**TASK**
Each record, in full, must be restated word for word.

**MATERIAL TO PROCESS**
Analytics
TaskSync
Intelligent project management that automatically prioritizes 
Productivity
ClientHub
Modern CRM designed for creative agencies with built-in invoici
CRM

**TASK SOLUTION**
Analytics
TaskSync
Intelligent project management that automatically prioritizes 
Productivity
ClientHub
Modern CRM designed for creative agencies with built-in invoici
CRM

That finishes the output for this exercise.